A 62-year-old woman made an appointment to see me because she had read about unusual fractures caused by taking too much alendronate (Fosamax, Merck). She did not discuss this with her treating physician because she did not want to offend him by questioning his treatment (not a great philosophy, in my opinion, because most clinicians would not be offended, but would welcome the opportunity to discuss items such as this in great detail or would recommend a consultation).

Her personal and family history related to osteoporosis was unremarkable and I wondered why she had been on bisphosphonates for 8 years. Two years after her last menstrual period her gynecologist performed a bone density study and recorded a spine T-score of –2.1. It would not be unreasonable to recommend therapy with a T-score that low so early in the menopause because bone loss is most rapid in the first 5 to 6 years postmenopause.

However, the gynecologist neglected one critical factor in interpreting the bone density study. DXA is a two-dimensional tool and cannot take the patient’s “thickness” into account. Slender women, particularly someone as short as this woman (62”, 118 lb.), will often have a low T-score because the third dimension of the vertebral body cannot be determined by a 2-D DXA study.

She tolerated the therapy without concern and was very compliant with her weekly dose. A follow-up bone density had been performed every 2 years and the T-score improved to –1.9 by year 4 and had remained there since.

There was no history of fracture, no height loss and no clinical reason to suspect a secondary cause of bone loss. However, she looked “funny” to me, particularly her fingers which were short and her very marked lumbar lordosis.
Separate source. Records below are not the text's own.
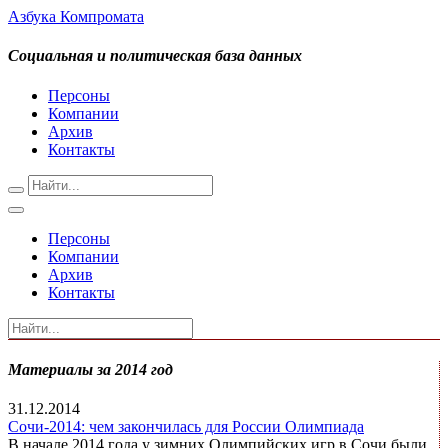
Азбука Компромата
Социальная и политическая база данных
Персоны
Компании
Архив
Контакты
Персоны
Компании
Архив
Контакты
Материалы за 2014 год
31.12.2014
Сочи-2014: чем закончилась для России Олимпиада
В начале 2014 года у зимних Олимпийских игр в Сочи были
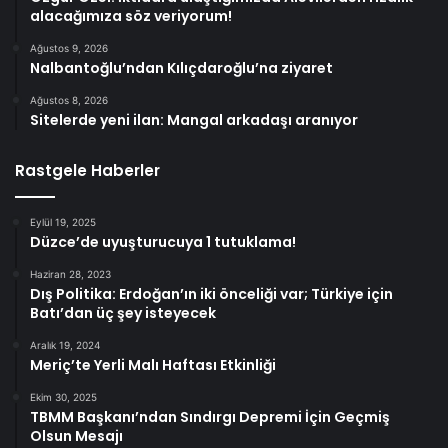
alacağımıza söz veriyorum!
Ağustos 9, 2026
Nalbantoğlu’ndan Kılıçdaroğlu’na ziyaret
Ağustos 8, 2026
Sitelerde yeni ilan: Mangal arkadaşı aranıyor
Rastgele Haberler
Eylül 19, 2025
Düzce’de uyuşturucuya 1 tutuklama!
Haziran 28, 2023
Dış Politika: Erdoğan’ın iki önceliği var; Türkiye için
Batı’dan üç şey isteyecek
Aralık 19, 2024
Meriç’te Yerli Malı Haftası Etkinliği
Ekim 30, 2025
TBMM Başkanı’ndan Sındırgı Depremi İçin Geçmiş
Olsun Mesajı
I decided to send her directly to the radiologist in our area who I believe has more understanding of what the skeleton should look like than any other radiologist with whom I have worked.
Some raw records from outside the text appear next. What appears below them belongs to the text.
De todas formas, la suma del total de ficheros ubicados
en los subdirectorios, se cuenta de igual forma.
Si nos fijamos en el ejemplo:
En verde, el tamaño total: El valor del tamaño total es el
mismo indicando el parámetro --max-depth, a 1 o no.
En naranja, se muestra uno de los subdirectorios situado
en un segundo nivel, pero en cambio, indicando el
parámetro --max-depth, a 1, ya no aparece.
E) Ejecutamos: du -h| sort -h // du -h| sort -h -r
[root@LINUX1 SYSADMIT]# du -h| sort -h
He called me to report that the fingers were fine aside from minor degenerative joint disease changes and there were no spine abnormalities he could detect. He was, however, very concerned about what he saw in the femurs — there were possible lesions in the outer margins in the middle of both. He recommended a bone scan that confirmed non-displaced fractures of both femurs as well as similar findings in one toe on each foot.

The patient was fortunate to have these lesions identified before they became clinically apparent. She is now on teriparatide (Forteo, Eli Lilly), calcium, vitamin D (1,000 IU) and “vibration” therapy (to be discussed at a later time when I have more fully understood the literature on this).
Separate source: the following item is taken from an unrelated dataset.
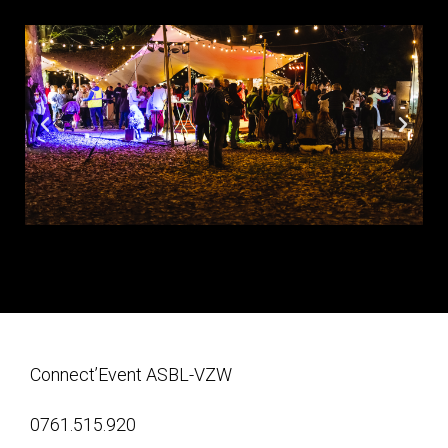
Connect’Event ASBL-VZW
0761.515.920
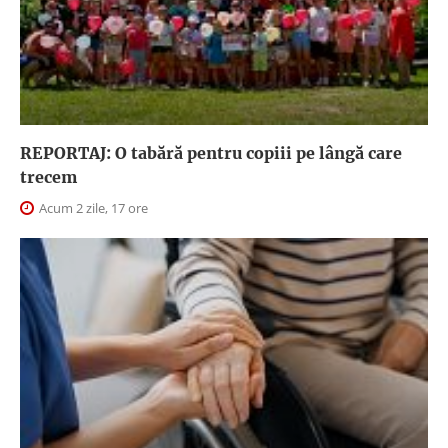
REPORTAJ: O tabără pentru copiii pe lângă care
trecem
Acum 2 zile, 17 ore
I got lucky with this patient by ordering the right imaging study for the wrong reason, and I cannot recall any literature documenting pre-fracture femoral lesions complicating long-term bisphosphonate therapy. I am sure it must happen, but we cannot be ordering radionuclide studies on all patients on bisphosphonates. Given the very low incidence of clinically apparent atypical femoral fractures on long-term bisphosphonate therapy, that would not be practical or cost effective.

What is a reasonable and practical alternative?

To my knowledge there isn’t anything established, but my practice is to monitor bone density every 2 years (yearly if the patient has already had an osteoporosis-related minimal trauma fracture and the insurance will cover the cost). I also monitor a marker of bone resoprtion — usually serum CTX — and bone formation — serum P1NP — at baseline, 3, 6 and 12 months to document that they have reached a nadir and as a fairly reliable indication that the patient is compliant with the therapy.

When, as in this case, two consecutive bone density studies done properly on the same DXA instrument report no change in BMD and there is stable suppression of the markers, I recommend that my patients have a drug-free holiday. There is little, if any, literature in support of this. The incidence of atypical femur fractures is so low that very few would develop such fractures even if not given a drug-free period.

But why take that chance?

There is literature reporting a link between adherence to therapy and future fragility fracture risk, but this literature is mainly restricted to 1 or 2 years of observation. There is a major difference between a physician-recommended drug-free holiday in compliant patients and fracture risk in non-compliant patients.